How to complete this task >>
Could the lines from the top of the material to the line that contains "Concernant la valeur" be retyped exactly, both included and pictures omitted?

● ● ●

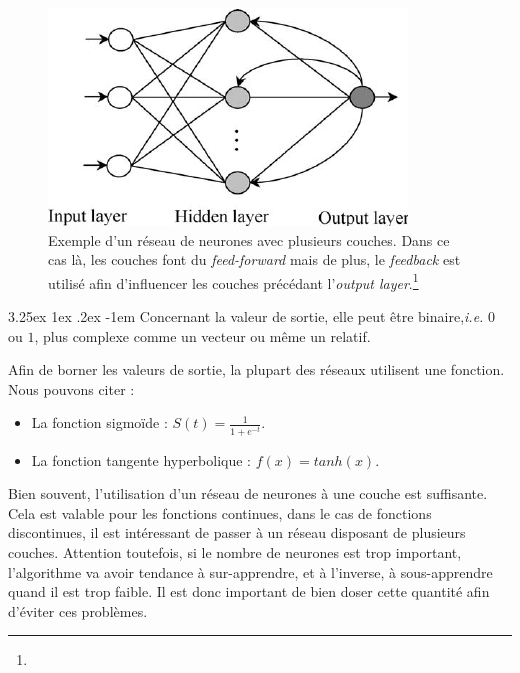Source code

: \documentclass[a4paper, 11pt]{article}
\makeatletter
\renewcommand\paragraph{\@startsection{paragraph}{5}{\z@}%
  {3.25ex \@plus1ex \@minus.2ex}%
  {-1em}%
  {\normalfont\normalsize\bfseries}}
\makeatother
\begin{document}
\begin{figure}[H]
\centering
\includegraphics{images/neural_net_feedback}
\caption[]{Exemple d'un réseau de neurones avec plusieurs couches. Dans ce cas là,
les couches font du \textit{feed-forward} mais de plus, le \textit{feedback} est utilisé afin
d'influencer les couches précédant l'\textit{output layer}.\footnote[2]{}}
\end{figure}


\paragraph{}
Concernant la valeur de sortie, elle peut être binaire,\textit{i.e.} $0$ ou $1$, plus complexe comme un vecteur ou même un relatif.

Afin de borner les valeurs de sortie, la plupart des réseaux utilisent une fonction. Nous pouvons citer :
\begin{itemize}
\item La fonction sigmoïde : $S(t) = \frac{1}{1 + e^{-t}}$.
\item La fonction tangente hyperbolique : $f(x) = tanh(x)$.
\end{itemize}

Bien souvent, l'utilisation d'un réseau de neurones à une couche est suffisante. Cela est valable pour les fonctions continues,
dans le cas de fonctions discontinues, il est intéressant de passer à un réseau disposant de plusieurs couches.
Attention toutefois, si le nombre de neurones est trop important, l'algorithme va avoir tendance à sur-apprendre,
et à l'inverse, à sous-apprendre quand il est trop faible. Il est donc important de bien doser cette quantité afin
d'éviter ces problèmes.
\end{document}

● ● ●

Solution to this problem >>
Source code

: \documentclass[a4paper, 11pt]{article}
\makeatletter
\renewcommand\paragraph{\@startsection{paragraph}{5}{\z@}%
  {3.25ex \@plus1ex \@minus.2ex}%
  {-1em}%
  {\normalfont\normalsize\bfseries}}
\makeatother
\begin{document}
\begin{figure}[H]
\centering
\includegraphics{images/neural_net_feedback}
\caption[]{Exemple d'un réseau de neurones avec plusieurs couches. Dans ce cas là,
les couches font du \textit{feed-forward} mais de plus, le \textit{feedback} est utilisé afin
d'influencer les couches précédant l'\textit{output layer}.\footnote[2]{}}
\end{figure}


\paragraph{}
Concernant la valeur de sortie, elle peut être binaire,\textit{i.e.} $0$ ou $1$, plus complexe comme un vecteur ou même un relatif.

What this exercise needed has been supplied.